Response rates with zilucoplan in generalized myasthenia gravis: 120-week interim analysis of RAISE-XT

Topic:

Clinical Trials

Poster Number: P358

Author(s):

James Howard, MD, Department of Neurology, The University of North Carolina at Chapel Hill, Chapel Hill, NC, USA, Miriam Freimer, MD, Department of Neurology, The Ohio State University Wexner Medical Center, Columbus, OH, USA, Angela Genge, MD, Clinical Research Unit, The Montreal Neurological Institute, Montreal, QC, Canada, Channa Hewamadduma, MBS, FRCP (Neuro), FRCPE, PhD, Academic Neuroscience Unit, Sheffield Teaching Hospitals NHS FT, and SITraN, Univ. of Sheffield, UK, Angelina Maniaol, PhD, Department of Neurology, Oslo University Hospital, Oslo, Norway, Renato Mantegazza, MD, Emeritus & Past Dir., Neuroimmunol. & Neuromusc. Dis., Fondazione IRCCS Carlo Besta, Milan, Italy, Kimiaki Utsugisawa, MD, PhD, Hanamaki General Hospital, Tuan Vu, MD, Department of Neurology, University of South Florida, Tampa, FL, USA, Michael Weiss, MD, Department of Neurology, University of Washington Medical Center, Seattle, WA, USA, Babak Boroojerdi, MD, PhD, MBA, UCB, Manheim, Germany, Petra Duda, MD, PhD, UCB, Cambridge, MA, USA ( at the time of the study), Fiona Grimson, PhD, UCB, Slough, UK, Mark Vanderkelen, MD, UCB, Brussels, Belgium, M. Isabel Leite, MD, DPhil, University of Oxford

Introduction

In the Phase 3, 12-week RAISE study (NCT04115293), zilucoplan significantly improved myasthenia gravis (MG)-specific outcomes versus placebo in patients with acetylcholine receptor autoantibody-positive (AChR Ab+) generalized MG (gMG). This post hoc interim analysis of the open-label extension study, RAISE-XT (NCT04225871) assessed responder rates for Myasthenia Gravis Activities of Daily Living (MG-ADL), Quantitative Myasthenia Gravis (QMG) and Minimal Symptom Expression (MSE) up to 120 weeks.

Methods

RAISE-XT enrolled adults with AChR Ab+ gMG who completed qualifying Phase 2 (NCT03315130) or Phase 3 (NCT04115293) studies. Patients self-administered daily subcutaneous injections of zilucoplan 0.3 mg/kg. From Week 24 (12 weeks into RAISE-XT), patients who received placebo or zilucoplan 0.3 mg/kg in the qualifying studies were assessed as one pooled group. The primary outcome was incidence of treatment-emergent adverse events (TEAEs).
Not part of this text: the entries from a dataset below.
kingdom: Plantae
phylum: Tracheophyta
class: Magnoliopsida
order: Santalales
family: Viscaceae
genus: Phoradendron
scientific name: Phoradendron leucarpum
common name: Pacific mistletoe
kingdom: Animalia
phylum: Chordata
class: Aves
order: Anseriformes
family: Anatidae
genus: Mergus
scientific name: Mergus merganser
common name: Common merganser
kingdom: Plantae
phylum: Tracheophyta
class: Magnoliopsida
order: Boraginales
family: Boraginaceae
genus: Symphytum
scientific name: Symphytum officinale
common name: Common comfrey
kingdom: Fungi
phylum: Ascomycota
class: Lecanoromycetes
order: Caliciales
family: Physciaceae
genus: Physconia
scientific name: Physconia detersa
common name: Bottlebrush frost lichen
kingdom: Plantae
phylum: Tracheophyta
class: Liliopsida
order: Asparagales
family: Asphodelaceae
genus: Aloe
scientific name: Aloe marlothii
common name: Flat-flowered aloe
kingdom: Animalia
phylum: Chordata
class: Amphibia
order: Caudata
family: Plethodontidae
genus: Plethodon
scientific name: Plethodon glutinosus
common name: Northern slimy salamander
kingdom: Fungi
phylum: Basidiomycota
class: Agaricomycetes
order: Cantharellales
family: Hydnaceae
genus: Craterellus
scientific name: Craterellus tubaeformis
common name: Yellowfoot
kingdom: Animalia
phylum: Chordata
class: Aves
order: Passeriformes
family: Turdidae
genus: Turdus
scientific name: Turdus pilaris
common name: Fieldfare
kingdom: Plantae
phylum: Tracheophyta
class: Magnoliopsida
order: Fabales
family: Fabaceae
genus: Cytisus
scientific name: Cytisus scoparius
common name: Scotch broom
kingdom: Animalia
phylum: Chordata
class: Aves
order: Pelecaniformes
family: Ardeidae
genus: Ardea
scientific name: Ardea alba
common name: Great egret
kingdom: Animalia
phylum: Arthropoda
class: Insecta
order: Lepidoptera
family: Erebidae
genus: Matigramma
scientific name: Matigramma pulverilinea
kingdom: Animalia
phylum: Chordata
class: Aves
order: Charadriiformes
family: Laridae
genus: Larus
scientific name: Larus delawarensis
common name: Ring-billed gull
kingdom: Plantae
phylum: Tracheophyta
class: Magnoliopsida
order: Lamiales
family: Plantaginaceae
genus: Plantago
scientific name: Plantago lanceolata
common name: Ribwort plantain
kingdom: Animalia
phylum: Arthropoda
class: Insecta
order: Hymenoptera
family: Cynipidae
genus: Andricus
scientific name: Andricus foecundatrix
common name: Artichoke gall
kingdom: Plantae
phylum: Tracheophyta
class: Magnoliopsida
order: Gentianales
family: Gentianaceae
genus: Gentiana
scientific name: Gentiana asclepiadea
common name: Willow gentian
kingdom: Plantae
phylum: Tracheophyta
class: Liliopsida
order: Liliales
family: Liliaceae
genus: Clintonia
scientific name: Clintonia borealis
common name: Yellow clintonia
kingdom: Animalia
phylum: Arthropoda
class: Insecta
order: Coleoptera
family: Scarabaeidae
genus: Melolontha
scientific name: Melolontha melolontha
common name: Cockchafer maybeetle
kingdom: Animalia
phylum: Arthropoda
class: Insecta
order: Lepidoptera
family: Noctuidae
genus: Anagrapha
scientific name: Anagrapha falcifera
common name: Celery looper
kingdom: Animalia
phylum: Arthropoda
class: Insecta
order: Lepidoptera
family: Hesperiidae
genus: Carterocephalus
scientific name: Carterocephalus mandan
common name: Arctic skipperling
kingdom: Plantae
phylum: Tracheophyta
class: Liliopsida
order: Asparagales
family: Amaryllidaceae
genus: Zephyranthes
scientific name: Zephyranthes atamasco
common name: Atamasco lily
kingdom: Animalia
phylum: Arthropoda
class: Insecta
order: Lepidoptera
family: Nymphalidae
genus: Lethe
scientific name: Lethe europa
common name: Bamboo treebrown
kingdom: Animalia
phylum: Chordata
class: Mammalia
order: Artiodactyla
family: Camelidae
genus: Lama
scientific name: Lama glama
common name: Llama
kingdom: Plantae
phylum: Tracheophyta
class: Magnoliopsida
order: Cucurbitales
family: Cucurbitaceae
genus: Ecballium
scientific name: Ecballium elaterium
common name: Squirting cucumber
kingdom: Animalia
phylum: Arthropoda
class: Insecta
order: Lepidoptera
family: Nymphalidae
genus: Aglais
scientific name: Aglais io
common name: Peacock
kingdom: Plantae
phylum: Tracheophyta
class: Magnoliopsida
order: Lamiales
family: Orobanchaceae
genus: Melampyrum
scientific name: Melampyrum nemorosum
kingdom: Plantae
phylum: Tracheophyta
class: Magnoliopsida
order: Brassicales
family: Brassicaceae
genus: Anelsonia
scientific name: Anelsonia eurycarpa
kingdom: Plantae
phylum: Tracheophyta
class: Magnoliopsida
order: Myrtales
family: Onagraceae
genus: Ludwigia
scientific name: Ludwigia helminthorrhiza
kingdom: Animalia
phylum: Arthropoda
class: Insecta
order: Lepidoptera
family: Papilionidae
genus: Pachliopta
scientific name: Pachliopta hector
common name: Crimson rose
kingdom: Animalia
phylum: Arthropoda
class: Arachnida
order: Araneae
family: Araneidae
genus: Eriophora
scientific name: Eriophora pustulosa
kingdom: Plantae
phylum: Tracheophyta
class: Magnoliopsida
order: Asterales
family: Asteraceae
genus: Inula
Exploratory outcomes included MG-ADL and QMG responder rates (≥3-point and ≥5-point reduction from baseline without rescue therapy, respectively) and MSE response rate (MG-ADL score of 0 or 1 without rescue therapy).

Results

Overall, RAISE-XT enrolled 200 patients (median [range] exposure, 2.2 [0.11–5.6] years at data cut-off [November 11, 2023]); 93 received zilucoplan 0.3 mg/kg in the qualifying studies and in RAISE-XT, and 90 switched from placebo to zilucoplan 0.3 mg/kg. At baseline, MG-ADL, QMG and MSE responder rates were 74.2%, 59.8% and 19.4% for the zilucoplan group (n=93), and 52.2%, 37.1% and 7.8% for the placebo group (n=90), respectively. At Week 120, MG-ADL, QMG and MSE responder rates in the pooled zilucoplan group (n=183) improved to 87.7%, 85.7% and 41.1%, respectively. The most common TEAEs were COVID-19 (n=71/200, 35.5%), MG worsening (n=59/200, 29.5%) and headache (n=44/200, 22.0%). Most TEAEs were not treatment related (93.2%).

Conclusion

MG-ADL, QMG and MSE responder rates were high and sustained up to Week 120 of treatment. Zilucoplan demonstrated a favorable safety profile and was well tolerated.

These data were previously presented at ICNMD, October 25–29, 2024.